• _AIM OF THE TASK_: Gather every line of the listing below that contains the string "elev", and copy each such line in full.

>> start RECORD EXTRACTS

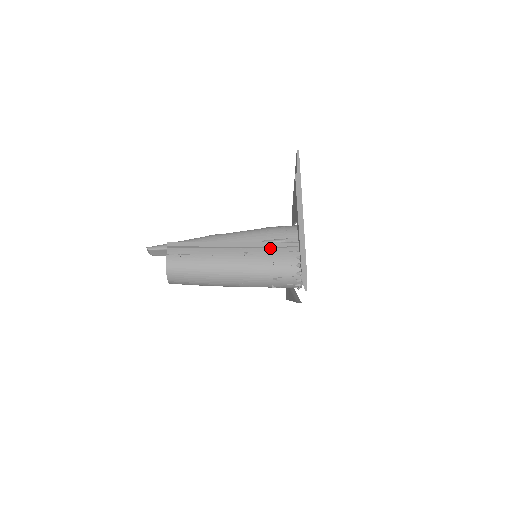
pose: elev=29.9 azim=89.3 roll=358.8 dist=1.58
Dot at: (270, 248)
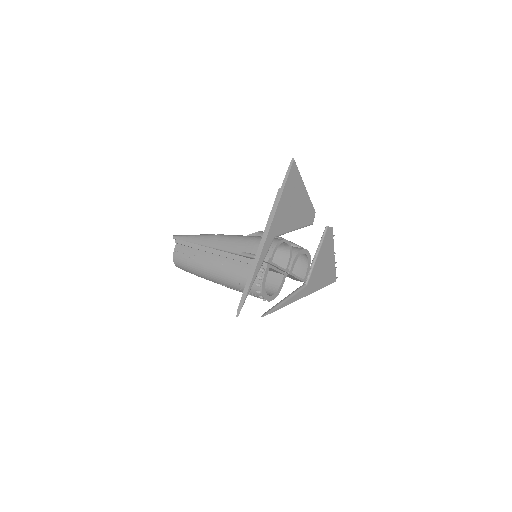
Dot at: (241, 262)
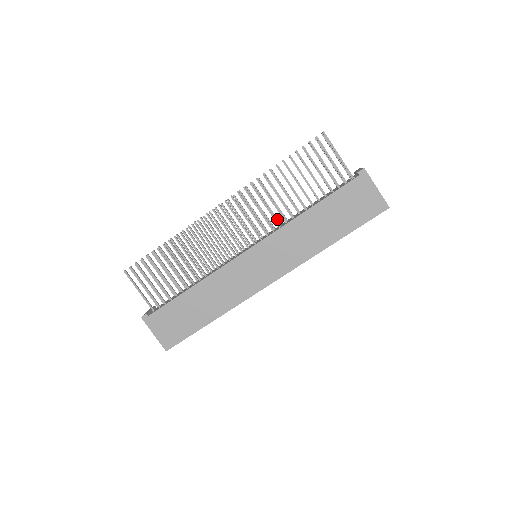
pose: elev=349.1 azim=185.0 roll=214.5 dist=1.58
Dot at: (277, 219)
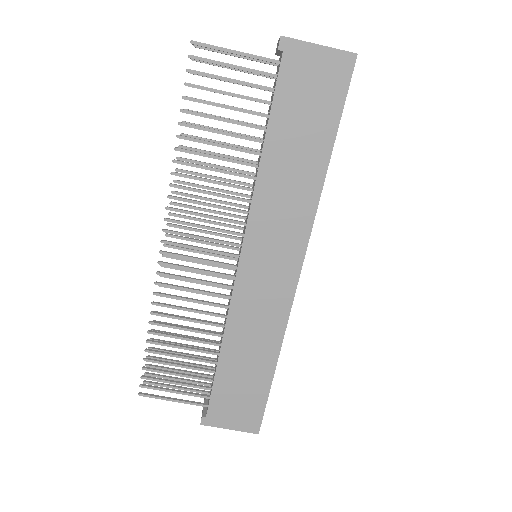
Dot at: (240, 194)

>> end RECORD EXTRACTS

• _TASK OUTPUT_:
pose: elev=29.9 azim=89.3 roll=358.8 dist=1.58
pose: elev=349.1 azim=185.0 roll=214.5 dist=1.58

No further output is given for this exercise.